→ EXERCISE DETAILS
Copy down all of the data underneath, exactly as shown.

→ DATA PROVIDED
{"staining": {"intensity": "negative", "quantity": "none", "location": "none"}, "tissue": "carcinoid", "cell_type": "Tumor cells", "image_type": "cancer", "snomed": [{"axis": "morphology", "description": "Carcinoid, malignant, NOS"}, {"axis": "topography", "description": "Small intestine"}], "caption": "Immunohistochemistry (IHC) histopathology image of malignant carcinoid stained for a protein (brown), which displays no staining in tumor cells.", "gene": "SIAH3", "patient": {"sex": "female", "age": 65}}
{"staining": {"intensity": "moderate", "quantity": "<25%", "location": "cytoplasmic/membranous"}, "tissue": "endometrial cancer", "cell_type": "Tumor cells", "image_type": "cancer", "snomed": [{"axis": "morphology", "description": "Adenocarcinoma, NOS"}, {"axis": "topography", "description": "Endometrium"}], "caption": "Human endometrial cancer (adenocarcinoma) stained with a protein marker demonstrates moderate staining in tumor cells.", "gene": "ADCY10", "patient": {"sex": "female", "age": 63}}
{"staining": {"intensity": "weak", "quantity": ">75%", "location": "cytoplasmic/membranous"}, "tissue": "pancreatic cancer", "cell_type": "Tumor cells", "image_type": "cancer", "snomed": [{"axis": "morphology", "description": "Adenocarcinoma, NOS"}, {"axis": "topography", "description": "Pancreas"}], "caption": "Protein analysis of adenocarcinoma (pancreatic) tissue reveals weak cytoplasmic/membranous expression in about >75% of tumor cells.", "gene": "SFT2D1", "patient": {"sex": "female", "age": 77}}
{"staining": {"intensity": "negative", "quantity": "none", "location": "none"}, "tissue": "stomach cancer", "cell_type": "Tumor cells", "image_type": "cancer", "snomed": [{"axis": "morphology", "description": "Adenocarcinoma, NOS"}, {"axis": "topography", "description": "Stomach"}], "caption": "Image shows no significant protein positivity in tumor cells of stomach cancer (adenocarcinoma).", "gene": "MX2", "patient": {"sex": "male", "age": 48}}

→ ANSWER BOX
{"staining": {"intensity": "negative", "quantity": "none", "location": "none"}, "tissue": "carcinoid", "cell_type": "Tumor cells", "image_type": "cancer", "snomed": [{"axis": "morphology", "description": "Carcinoid, malignant, NOS"}, {"axis": "topography", "description": "Small intestine"}], "caption": "Immunohistochemistry (IHC) histopathology image of malignant carcinoid stained for a protein (brown), which displays no staining in tumor cells.", "gene": "SIAH3", "patient": {"sex": "female", "age": 65}}
{"staining": {"intensity": "moderate", "quantity": "<25%", "location": "cytoplasmic/membranous"}, "tissue": "endometrial cancer", "cell_type": "Tumor cells", "image_type": "cancer", "snomed": [{"axis": "morphology", "description": "Adenocarcinoma, NOS"}, {"axis": "topography", "description": "Endometrium"}], "caption": "Human endometrial cancer (adenocarcinoma) stained with a protein marker demonstrates moderate staining in tumor cells.", "gene": "ADCY10", "patient": {"sex": "female", "age": 63}}
{"staining": {"intensity": "weak", "quantity": ">75%", "location": "cytoplasmic/membranous"}, "tissue": "pancreatic cancer", "cell_type": "Tumor cells", "image_type": "cancer", "snomed": [{"axis": "morphology", "description": "Adenocarcinoma, NOS"}, {"axis": "topography", "description": "Pancreas"}], "caption": "Protein analysis of adenocarcinoma (pancreatic) tissue reveals weak cytoplasmic/membranous expression in about >75% of tumor cells.", "gene": "SFT2D1", "patient": {"sex": "female", "age": 77}}
{"staining": {"intensity": "negative", "quantity": "none", "location": "none"}, "tissue": "stomach cancer", "cell_type": "Tumor cells", "image_type": "cancer", "snomed": [{"axis": "morphology", "description": "Adenocarcinoma, NOS"}, {"axis": "topography", "description": "Stomach"}], "caption": "Image shows no significant protein positivity in tumor cells of stomach cancer (adenocarcinoma).", "gene": "MX2", "patient": {"sex": "male", "age": 48}}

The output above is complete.